To solve your problem, you have two options:
1. Try to create a singleton object with a lazy val representing the data, as given below:
object WekaModel {
lazy val data = {
// initialize data here. This will only happen once per JVM process
}
}
Then try to use the lazy val in your map function. The lazy val makes sure that each worker JVM initializes their own instance of the data. No serialization or broadcasts will be performed for data.
elementsRDD.map { element =>
// use WekaModel.data here
}
Advantages
This is more efficient, as it allows you to initialize your data once per JVM instance. This approach is actually a very good choice when needing to initialize a database connection pool for example.
Disadvantages
Less control over initialization, e.g. it gets trickier to initialize your object if you require runtime parameters.
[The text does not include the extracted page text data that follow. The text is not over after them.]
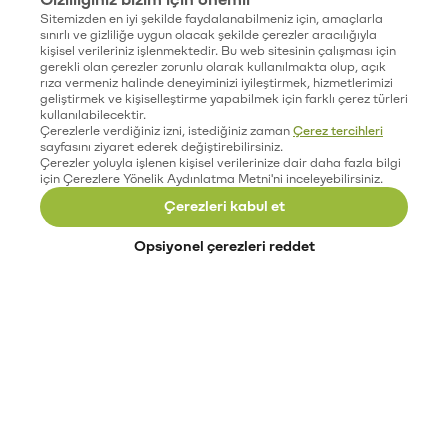
Sitemizden en iyi şekilde faydalanabilmeniz için, amaçlarla
sınırlı ve gizliliğe uygun olacak şekilde çerezler aracılığıyla
kişisel verileriniz işlenmektedir. Bu web sitesinin çalışması için
gerekli olan çerezler zorunlu olarak kullanılmakta olup, açık
rıza vermeniz halinde deneyiminizi iyileştirmek, hizmetlerimizi
geliştirmek ve kişiselleştirme yapabilmek için farklı çerez türleri
kullanılabilecektir.
Çerezlerle verdiğiniz izni, istediğiniz zaman
Çerez tercihleri
sayfasını ziyaret ederek değiştirebilirsiniz.
Çerezler yoluyla işlenen kişisel verilerinize dair daha fazla bilgi
için Çerezlere Yönelik Aydınlatma Metni'ni inceleyebilirsiniz.
Çerezleri kabul et
Opsiyonel çerezleri reddet
Paribu’yu keşfet
Eğitimler
Etkinlikler
Açık pozisyonlar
You can not free up or release the object if you need to.Also, that is acceptable as the OS will free up the resources when the process exits.
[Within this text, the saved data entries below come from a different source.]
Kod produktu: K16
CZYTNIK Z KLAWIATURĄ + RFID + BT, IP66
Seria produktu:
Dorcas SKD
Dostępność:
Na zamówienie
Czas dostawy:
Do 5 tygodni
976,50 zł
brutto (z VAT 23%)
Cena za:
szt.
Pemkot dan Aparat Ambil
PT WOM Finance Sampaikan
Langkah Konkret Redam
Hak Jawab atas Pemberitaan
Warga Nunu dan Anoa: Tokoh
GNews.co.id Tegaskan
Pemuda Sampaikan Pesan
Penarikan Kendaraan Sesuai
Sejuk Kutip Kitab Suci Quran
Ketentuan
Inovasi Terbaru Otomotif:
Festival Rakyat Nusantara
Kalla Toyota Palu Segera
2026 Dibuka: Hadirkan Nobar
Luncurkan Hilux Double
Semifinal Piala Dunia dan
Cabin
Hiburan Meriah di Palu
2. Use mapPartition (or foreachPartition) method on the RDD instead of using just map.
This allows you to initialize whatever you need for the entire partition.
elementsRDD.mapPartition { elements =>
val model = new WekaModel()
elements.map { element =>
// use model and element. There is a single instance of model per partition.
}
}
Advantage
Provides more flexibility in the initialization and deinitialization of objects.
Disadvantage
Each partition creates and initializes a new instance of your object. Depending on how many partitions you have per JVM instance, it may or may not be an issue.